Run the following command to start a new container:
docker run -d --name unitycatalog -p 8080:8080 unitycatalog
Check the logs to verify the container is running:
docker logs unitycatalog
You should see the Unity Catalog logo and other startup messages.
###################################################################
# _ _ _ _ _____ _ _ #
# | | | | (_) | / ____| | | | | #
# | | | |_ __ _| |_ _ _ | | __ _| |_ __ _| | ___ __ _ #
# | | | | '_ \| | __| | | | | | / _` | __/ _` | |/ _ \ / _` | #
# | |__| | | | | | |_| |_| | | |___| (_| | || (_| | | (_) | (_| | #
# \____/|_| |_|_|\__|\__, | \_____\__,_|\__\__,_|_|\___/ \__, | #
# __/ | __/ | #
# |___/ v0.1.0-SNAPSHOT |___/ #
###################################################################
Create a new catalog and list all catalogs:
docker exec -it unitycatalog uc catalog create --name my_local_catalog
docker exec -it unitycatalog uc catalog list
Create a new schema within the catalog and list all schemas:
docker exec -it unitycatalog uc schema create --catalog my_local_catalog --name my_schema
docker exec -it unitycatalog uc schema list --catalog my_local_catalog
Ensure you have the following Python packages installed:
deltalake
duckdb
mimesis
import duckdb
from deltalake import write_deltalake, DeltaTable
import os
from mimesis import Person
from mimesis.locales import Locale
# Generate 1000 records
person = Person(Locale.EN)
records = []
for index in range(1, 1001):
record = {
"Index": index,
"User_Id": person.identifier(),
"First_Name": person.first_name(),
"Last_Name": person.last_name(),
"Sex": person.gender(),
"Email": person.email(),
"Phone": person.telephone(),
"Date_of_birth": person.birthdate().isoformat(),
"Job_Title": person.occupation()
}
records.append(record)
# Create DuckDB table and insert records
con = duckdb.connect()
con.execute("""
CREATE TABLE users (
"Index" INTEGER,
"User_Id" VARCHAR,
"First_Name" VARCHAR,
"Last_Name" VARCHAR,
"Sex" VARCHAR,
"Email" VARCHAR,
"Phone" VARCHAR,
"Date_of_birth" DATE,
"Job_Title" VARCHAR
)
""")
insert_query = "INSERT INTO users VALUES (?, ?, ?, ?, ?, ?, ?, ?, ?)"

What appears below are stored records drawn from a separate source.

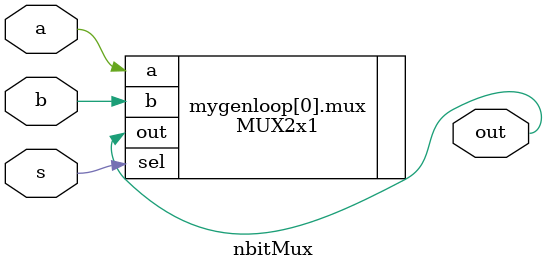
<source format=v>
`timescale 1ns / 1ps
/*******************************************************************
*
* Module: MUX2x1_32bits.v
* Project: femtoRV32
* Author(s): Abdelhakim Badawy  - abdelhakimbadawy@aucegypt.edu
*            Marwan Eid         - marwanadel99@aucegypt.edu
*            Mohammed Abuelwafa - mohammedabuelwafa@aucegypt.edu
* Description: A verilog module for a 32-bit 2x1 multiplexer for the 2nd input of the ALU
*
* Change history: 10/23/19 - Added to the project
*
**********************************************************************/

module nbitMux #(parameter n = 1)(
input[n-1:0] a, b,
input s,
output[n-1:0] out
); // changed n to n-1 in a , b ; 
    genvar i;
    generate
    for (i=0; i<n; i=i+1)
        begin: mygenloop
            MUX2x1 mux(.sel(s), .a(a[i]), .b(b[i]), .out(out[i]));
        end
    endgenerate
endmodule

</source>
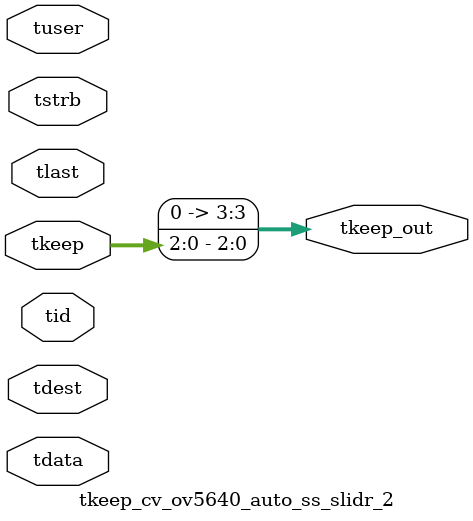
<source format=v>


`timescale 1ps/1ps

module tkeep_cv_ov5640_auto_ss_slidr_2 #
(
parameter C_S_AXIS_TDATA_WIDTH = 32,
parameter C_S_AXIS_TUSER_WIDTH = 0,
parameter C_S_AXIS_TID_WIDTH   = 0,
parameter C_S_AXIS_TDEST_WIDTH = 0,
parameter C_M_AXIS_TDATA_WIDTH = 32
)
(
input  [(C_S_AXIS_TDATA_WIDTH == 0 ? 1 : C_S_AXIS_TDATA_WIDTH)-1:0     ] tdata,
input  [(C_S_AXIS_TUSER_WIDTH == 0 ? 1 : C_S_AXIS_TUSER_WIDTH)-1:0     ] tuser,
input  [(C_S_AXIS_TID_WIDTH   == 0 ? 1 : C_S_AXIS_TID_WIDTH)-1:0       ] tid,
input  [(C_S_AXIS_TDEST_WIDTH == 0 ? 1 : C_S_AXIS_TDEST_WIDTH)-1:0     ] tdest,
input  [(C_S_AXIS_TDATA_WIDTH/8)-1:0 ] tkeep,
input  [(C_S_AXIS_TDATA_WIDTH/8)-1:0 ] tstrb,
input                                                                    tlast,
output [(C_M_AXIS_TDATA_WIDTH/8)-1:0 ] tkeep_out
);

assign tkeep_out = {tkeep[2:0]};

endmodule


</source>
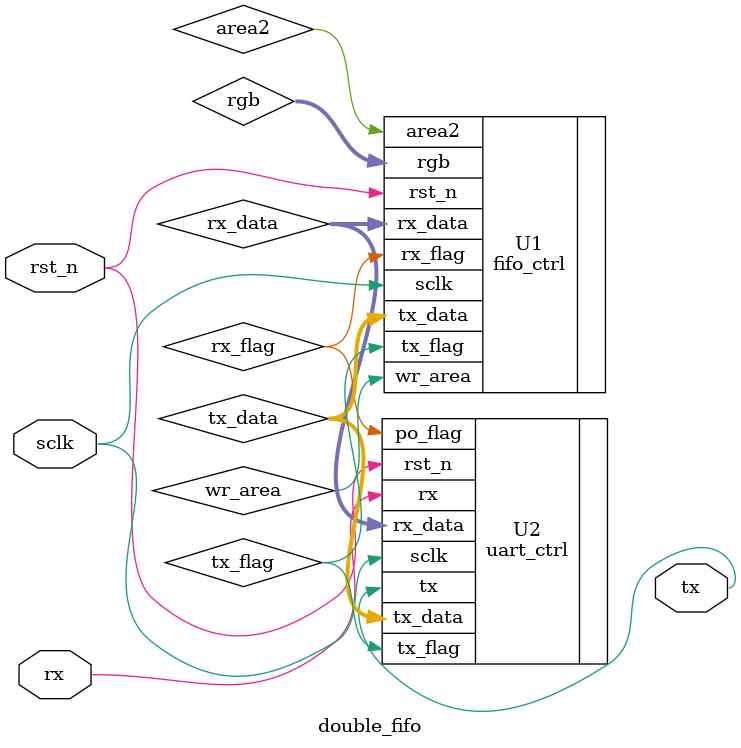
<source format=v>
module double_fifo(
    input        wire        sclk,
    input        wire        rst_n,
    input        wire        rx,
    output       wire        tx
);

wire        rx_flag;
wire [7:0]  rx_data;
wire        tx_flag;
wire [7:0]  tx_data;
wire        area2;
wire        wr_area;
wire [7:0]  rgb;

// fifo_ctrl - °üº¬ËùÓÐ¶Ë¿Ú
fifo_ctrl U1(
    .sclk    (sclk    ),
    .rst_n   (rst_n   ),
    .rx_flag (rx_flag ),
    .rx_data (rx_data ),
    .area2   (area2   ),
    .wr_area (wr_area ),
    .rgb     (rgb     ),
    .tx_flag (tx_flag ),
    .tx_data (tx_data )
);

// uart_ctrl
uart_ctrl U2(
    .sclk    (sclk    ),
    .rst_n   (rst_n   ), 
    .rx      (rx      ),
    .tx_flag (tx_flag ),
    .tx_data (tx_data ),
    .po_flag (rx_flag ),
    .rx_data (rx_data ),
    .tx      (tx      )
);

endmodule
</source>
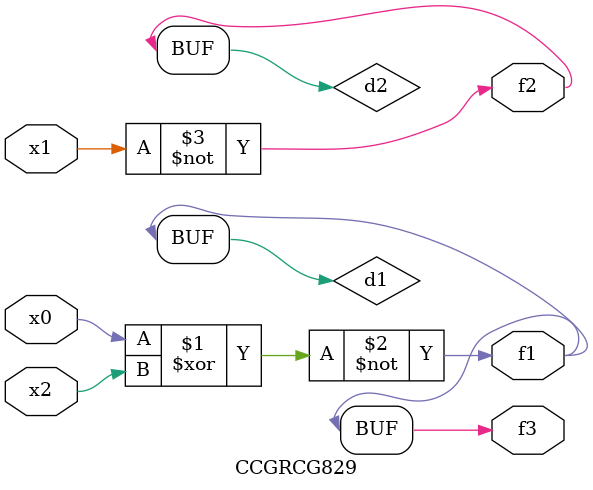
<source format=v>
module CCGRCG829(
	input x0, x1, x2,
	output f1, f2, f3
);

	wire d1, d2, d3;

	xnor (d1, x0, x2);
	nand (d2, x1);
	nor (d3, x1, x2);
	assign f1 = d1;
	assign f2 = d2;
	assign f3 = d1;
endmodule

</source>
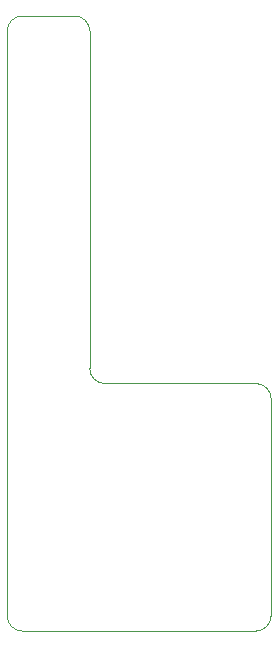
<source format=gbr>
%TF.GenerationSoftware,KiCad,Pcbnew,7.0.9*%
%TF.CreationDate,2024-01-28T12:44:50+11:00*%
%TF.ProjectId,Camera-Wing-SHIM,43616d65-7261-42d5-9769-6e672d534849,rev?*%
%TF.SameCoordinates,Original*%
%TF.FileFunction,Profile,NP*%
%FSLAX46Y46*%
G04 Gerber Fmt 4.6, Leading zero omitted, Abs format (unit mm)*
G04 Created by KiCad (PCBNEW 7.0.9) date 2024-01-28 12:44:50*
%MOMM*%
%LPD*%
G01*
G04 APERTURE LIST*
%TA.AperFunction,Profile*%
%ADD10C,0.100000*%
%TD*%
G04 APERTURE END LIST*
D10*
X80680000Y-78105000D02*
X85124999Y-78105001D01*
X100475000Y-109220001D02*
X87665001Y-109219999D01*
X80680000Y-78105000D02*
G75*
G03*
X79410000Y-79375000I0J-1270000D01*
G01*
X79410001Y-128904999D02*
X79410000Y-79375000D01*
X86395001Y-107949999D02*
G75*
G03*
X87665001Y-109219999I1269999J-1D01*
G01*
X86394999Y-79375001D02*
G75*
G03*
X85124999Y-78105001I-1269999J1D01*
G01*
X79410001Y-128904999D02*
G75*
G03*
X80680001Y-130174999I1269999J-1D01*
G01*
X101744999Y-110490001D02*
G75*
G03*
X100475000Y-109220001I-1269999J1D01*
G01*
X100475000Y-130175000D02*
G75*
G03*
X101745000Y-128904999I0J1270000D01*
G01*
X80680001Y-130174999D02*
X100475000Y-130174999D01*
X101745000Y-110490001D02*
X101745000Y-128904999D01*
X86395001Y-107949999D02*
X86394999Y-79375001D01*
M02*

</source>
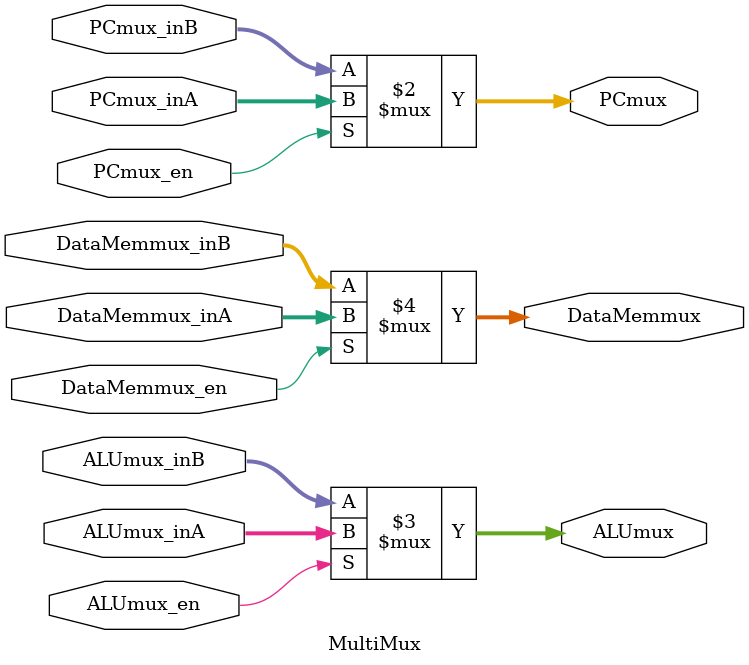
<source format=sv>

module MultiMux(
  input	PCmux_en,			// control by Control
	ALUmux_en,
	DataMemmux_en,
  input [7:0] PCmux_inA,		// mux 1
              ALUmux_inA,
	      DataMemmux_inA,
  input [7:0] PCmux_inB,		// mux 0
              ALUmux_inB,
	      DataMemmux_inB,
  output logic [7:0] PCmux,
  output logic [7:0] ALUmux,
  output logic [7:0] DataMemmux
  );
	 
always_comb begin

	PCmux = (PCmux_en) ? PCmux_inA : PCmux_inB;
	ALUmux = (ALUmux_en) ? ALUmux_inA : ALUmux_inB;
	DataMemmux = (DataMemmux_en) ? DataMemmux_inA : DataMemmux_inB;
end
endmodule
</source>
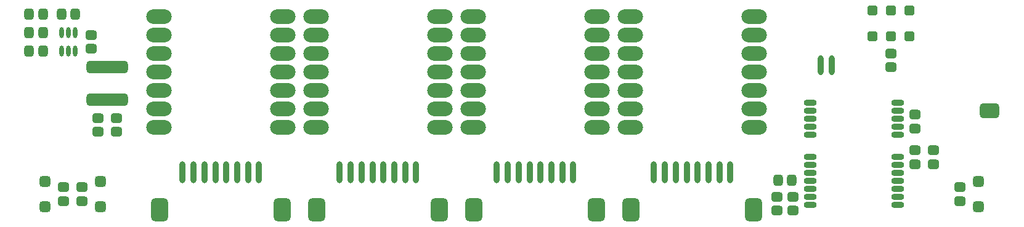
<source format=gtp>
%TF.GenerationSoftware,KiCad,Pcbnew,7.0.5-0*%
%TF.CreationDate,2023-09-25T22:43:47+01:00*%
%TF.ProjectId,INCLINOMETER_BOARD,494e434c-494e-44f4-9d45-5445525f424f,rev?*%
%TF.SameCoordinates,Original*%
%TF.FileFunction,Paste,Top*%
%TF.FilePolarity,Positive*%
%FSLAX46Y46*%
G04 Gerber Fmt 4.6, Leading zero omitted, Abs format (unit mm)*
G04 Created by KiCad (PCBNEW 7.0.5-0) date 2023-09-25 22:43:47*
%MOMM*%
%LPD*%
G01*
G04 APERTURE LIST*
G04 Aperture macros list*
%AMRoundRect*
0 Rectangle with rounded corners*
0 $1 Rounding radius*
0 $2 $3 $4 $5 $6 $7 $8 $9 X,Y pos of 4 corners*
0 Add a 4 corners polygon primitive as box body*
4,1,4,$2,$3,$4,$5,$6,$7,$8,$9,$2,$3,0*
0 Add four circle primitives for the rounded corners*
1,1,$1+$1,$2,$3*
1,1,$1+$1,$4,$5*
1,1,$1+$1,$6,$7*
1,1,$1+$1,$8,$9*
0 Add four rect primitives between the rounded corners*
20,1,$1+$1,$2,$3,$4,$5,0*
20,1,$1+$1,$4,$5,$6,$7,0*
20,1,$1+$1,$6,$7,$8,$9,0*
20,1,$1+$1,$8,$9,$2,$3,0*%
G04 Aperture macros list end*
%ADD10RoundRect,0.325000X-0.325000X-0.425000X0.325000X-0.425000X0.325000X0.425000X-0.325000X0.425000X0*%
%ADD11RoundRect,0.325000X0.425000X-0.325000X0.425000X0.325000X-0.425000X0.325000X-0.425000X-0.325000X0*%
%ADD12RoundRect,0.350000X0.350000X-0.350000X0.350000X0.350000X-0.350000X0.350000X-0.350000X-0.350000X0*%
%ADD13RoundRect,0.325000X-0.425000X0.325000X-0.425000X-0.325000X0.425000X-0.325000X0.425000X0.325000X0*%
%ADD14RoundRect,0.600000X0.600000X1.000000X-0.600000X1.000000X-0.600000X-1.000000X0.600000X-1.000000X0*%
%ADD15RoundRect,0.450000X0.000000X1.050000X0.000000X1.050000X0.000000X-1.050000X0.000000X-1.050000X0*%
%ADD16RoundRect,1.000000X-0.750000X0.000000X0.750000X0.000000X0.750000X0.000000X-0.750000X0.000000X0*%
%ADD17RoundRect,0.375000X0.375000X-0.375000X0.375000X0.375000X-0.375000X0.375000X-0.375000X-0.375000X0*%
%ADD18RoundRect,0.425000X-2.425000X0.425000X-2.425000X-0.425000X2.425000X-0.425000X2.425000X0.425000X0*%
%ADD19RoundRect,0.517500X-0.832500X0.517500X-0.832500X-0.517500X0.832500X-0.517500X0.832500X0.517500X0*%
%ADD20RoundRect,0.400000X0.500000X0.000000X-0.500000X0.000000X-0.500000X0.000000X0.500000X0.000000X0*%
%ADD21RoundRect,0.300000X0.000000X0.450000X0.000000X-0.450000X0.000000X-0.450000X0.000000X0.450000X0*%
%ADD22RoundRect,0.400000X0.000000X0.975000X0.000000X-0.975000X0.000000X-0.975000X0.000000X0.975000X0*%
G04 APERTURE END LIST*
D10*
%TO.C,C6*%
X188978500Y-95250000D03*
X190878500Y-95250000D03*
%TD*%
%TO.C,R2*%
X90490000Y-72390000D03*
X92390000Y-72390000D03*
%TD*%
D11*
%TO.C,C4*%
X95504000Y-88580000D03*
X95504000Y-86680000D03*
%TD*%
D12*
%TO.C,D5*%
X207010000Y-75410000D03*
X207010000Y-71910000D03*
%TD*%
D13*
%TO.C,C9*%
X210312000Y-91125000D03*
X210312000Y-93025000D03*
%TD*%
%TO.C,R6*%
X207772000Y-91125000D03*
X207772000Y-93025000D03*
%TD*%
D14*
%TO.C,J2*%
X168715000Y-99350000D03*
X185615000Y-99350000D03*
D15*
X171915000Y-94200000D03*
X173415000Y-94200000D03*
X174915000Y-94200000D03*
X176415000Y-94200000D03*
X177915000Y-94200000D03*
X179415000Y-94200000D03*
X180915000Y-94200000D03*
X182415000Y-94200000D03*
%TD*%
D16*
%TO.C,IC4*%
X147075000Y-72730000D03*
X147075000Y-75270000D03*
X147075000Y-77810000D03*
X147075000Y-80350000D03*
X147075000Y-82890000D03*
X147075000Y-85430000D03*
X147075000Y-87970000D03*
X164075000Y-87970000D03*
X164075000Y-85430000D03*
X164075000Y-82890000D03*
X164075000Y-80350000D03*
X164075000Y-77810000D03*
X164075000Y-75270000D03*
X164075000Y-72730000D03*
%TD*%
D11*
%TO.C,R3*%
X90805000Y-98105000D03*
X90805000Y-96205000D03*
%TD*%
D13*
%TO.C,R5*%
X204470000Y-77790000D03*
X204470000Y-79690000D03*
%TD*%
D16*
%TO.C,IC2*%
X103895000Y-72730000D03*
X103895000Y-75270000D03*
X103895000Y-77810000D03*
X103895000Y-80350000D03*
X103895000Y-82890000D03*
X103895000Y-85430000D03*
X103895000Y-87970000D03*
X120895000Y-87970000D03*
X120895000Y-85430000D03*
X120895000Y-82890000D03*
X120895000Y-80350000D03*
X120895000Y-77810000D03*
X120895000Y-75270000D03*
X120895000Y-72730000D03*
%TD*%
D10*
%TO.C,C2*%
X86045000Y-77470000D03*
X87945000Y-77470000D03*
%TD*%
D11*
%TO.C,R4*%
X93345000Y-98105000D03*
X93345000Y-96205000D03*
%TD*%
D17*
%TO.C,D2*%
X95885000Y-95405000D03*
X95885000Y-98905000D03*
%TD*%
D11*
%TO.C,R7*%
X213995000Y-98105000D03*
X213995000Y-96205000D03*
%TD*%
D16*
%TO.C,IC3*%
X125485000Y-72730000D03*
X125485000Y-75270000D03*
X125485000Y-77810000D03*
X125485000Y-80350000D03*
X125485000Y-82890000D03*
X125485000Y-85430000D03*
X125485000Y-87970000D03*
X142485000Y-87970000D03*
X142485000Y-85430000D03*
X142485000Y-82890000D03*
X142485000Y-80350000D03*
X142485000Y-77810000D03*
X142485000Y-75270000D03*
X142485000Y-72730000D03*
%TD*%
D11*
%TO.C,C5*%
X98044000Y-88580000D03*
X98044000Y-86680000D03*
%TD*%
%TO.C,L2*%
X207772000Y-88118028D03*
X207772000Y-86218028D03*
%TD*%
D17*
%TO.C,D6*%
X216535000Y-95405000D03*
X216535000Y-98905000D03*
%TD*%
D18*
%TO.C,L1*%
X96774000Y-79665000D03*
X96774000Y-84165000D03*
%TD*%
D14*
%TO.C,J1*%
X125535000Y-99350000D03*
X142435000Y-99350000D03*
D15*
X128735000Y-94200000D03*
X130235000Y-94200000D03*
X131735000Y-94200000D03*
X133235000Y-94200000D03*
X134735000Y-94200000D03*
X136235000Y-94200000D03*
X137735000Y-94200000D03*
X139235000Y-94200000D03*
%TD*%
D11*
%TO.C,C8*%
X191008000Y-99425000D03*
X191008000Y-97525000D03*
%TD*%
D14*
%TO.C,J3*%
X103945000Y-99350000D03*
X120845000Y-99350000D03*
D15*
X107145000Y-94200000D03*
X108645000Y-94200000D03*
X110145000Y-94200000D03*
X111645000Y-94200000D03*
X113145000Y-94200000D03*
X114645000Y-94200000D03*
X116145000Y-94200000D03*
X117645000Y-94200000D03*
%TD*%
D17*
%TO.C,D1*%
X88265000Y-95405000D03*
X88265000Y-98905000D03*
%TD*%
D10*
%TO.C,C1*%
X86045000Y-74930000D03*
X87945000Y-74930000D03*
%TD*%
D11*
%TO.C,C7*%
X188849000Y-99425000D03*
X188849000Y-97525000D03*
%TD*%
D10*
%TO.C,R1*%
X86045000Y-72390000D03*
X87945000Y-72390000D03*
%TD*%
D19*
%TO.C,J7*%
X218060000Y-85725000D03*
%TD*%
D12*
%TO.C,D4*%
X204470000Y-75410000D03*
X204470000Y-71910000D03*
%TD*%
D11*
%TO.C,C3*%
X94615000Y-77150000D03*
X94615000Y-75250000D03*
%TD*%
D20*
%TO.C,IC6*%
X205390000Y-98625000D03*
X205390000Y-97525000D03*
X205390000Y-96425000D03*
X205390000Y-95325000D03*
X205390000Y-94225000D03*
X205390000Y-93125000D03*
X205390000Y-92025000D03*
X205390000Y-89025000D03*
X205390000Y-87925000D03*
X205390000Y-86825000D03*
X205390000Y-85725000D03*
X205390000Y-84625000D03*
X193390000Y-84625000D03*
X193390000Y-85725000D03*
X193390000Y-86825000D03*
X193390000Y-87925000D03*
X193390000Y-89025000D03*
X193390000Y-92025000D03*
X193390000Y-93125000D03*
X193390000Y-94225000D03*
X193390000Y-95325000D03*
X193390000Y-96425000D03*
X193390000Y-97525000D03*
X193390000Y-98625000D03*
%TD*%
D14*
%TO.C,J4*%
X147125000Y-99350000D03*
X164025000Y-99350000D03*
D15*
X150325000Y-94200000D03*
X151825000Y-94200000D03*
X153325000Y-94200000D03*
X154825000Y-94200000D03*
X156325000Y-94200000D03*
X157825000Y-94200000D03*
X159325000Y-94200000D03*
X160825000Y-94200000D03*
%TD*%
D16*
%TO.C,IC5*%
X168665000Y-72730000D03*
X168665000Y-75270000D03*
X168665000Y-77810000D03*
X168665000Y-80350000D03*
X168665000Y-82890000D03*
X168665000Y-85430000D03*
X168665000Y-87970000D03*
X185665000Y-87970000D03*
X185665000Y-85430000D03*
X185665000Y-82890000D03*
X185665000Y-80350000D03*
X185665000Y-77810000D03*
X185665000Y-75270000D03*
X185665000Y-72730000D03*
%TD*%
D21*
%TO.C,IC1*%
X92390000Y-74900000D03*
X91440000Y-74900000D03*
X90490000Y-74900000D03*
X90490000Y-77500000D03*
X91440000Y-77500000D03*
X92390000Y-77500000D03*
%TD*%
D12*
%TO.C,D3*%
X201930000Y-75410000D03*
X201930000Y-71910000D03*
%TD*%
D22*
%TO.C,BT1*%
X196330000Y-79395000D03*
X194830000Y-79395000D03*
%TD*%
M02*

</source>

con.executemany(insert_query, [(record["Index"], record["User_Id"], record["First_Name"], record["Last_Name"], record["Sex"], record["Email"], record["Phone"], record["Date_of_birth"], record["Job_Title"]) for record in records])
# Convert DuckDB table to DataFrame and write to Delta table
duck_df = con.execute("SELECT * FROM users").fetchdf()
delta_table_path = ".../test_delta_table/" # modify this to your desired directory
write_deltalake(delta_table_path, duck_df, mode='append')
# Verify Delta table directory contents and check metadata
print(os.listdir(delta_table_path))
result = con.execute(f"SELECT * FROM delta_scan('{delta_table_path}')").fetchdf()
print(result)
delta_table = DeltaTable(delta_table_path)
print(delta_table.history())
Now that the Delta table is created, register it with Unity Catalog:
docker exec -it unitycatalog uc table create --full_name my_local_catalog.my_schema.sample_delta_table --columns "Index INT, User_Id STRING, First_Name STRING, Last_Name STRING, Sex STRING, Email STRING, Phone STRING, Date_of_birth DATE, Job_Title STRING" --format DELTA --storage_location file:///C:/.../.../.../test_delta_table
Note: Update storage location to the path of your Delta Table
Read the table to verify its contents:
docker exec -it unitycatalog uc table read --full_name my_local_catalog.my_schema.sample_delta_table
You have now successfully set up Unity Catalog to run on Docker, created a catalog, schema, generated sample Delta Table, registered the sample Delta table, and read it the Delta Table back using Unity Catalog native capabilities.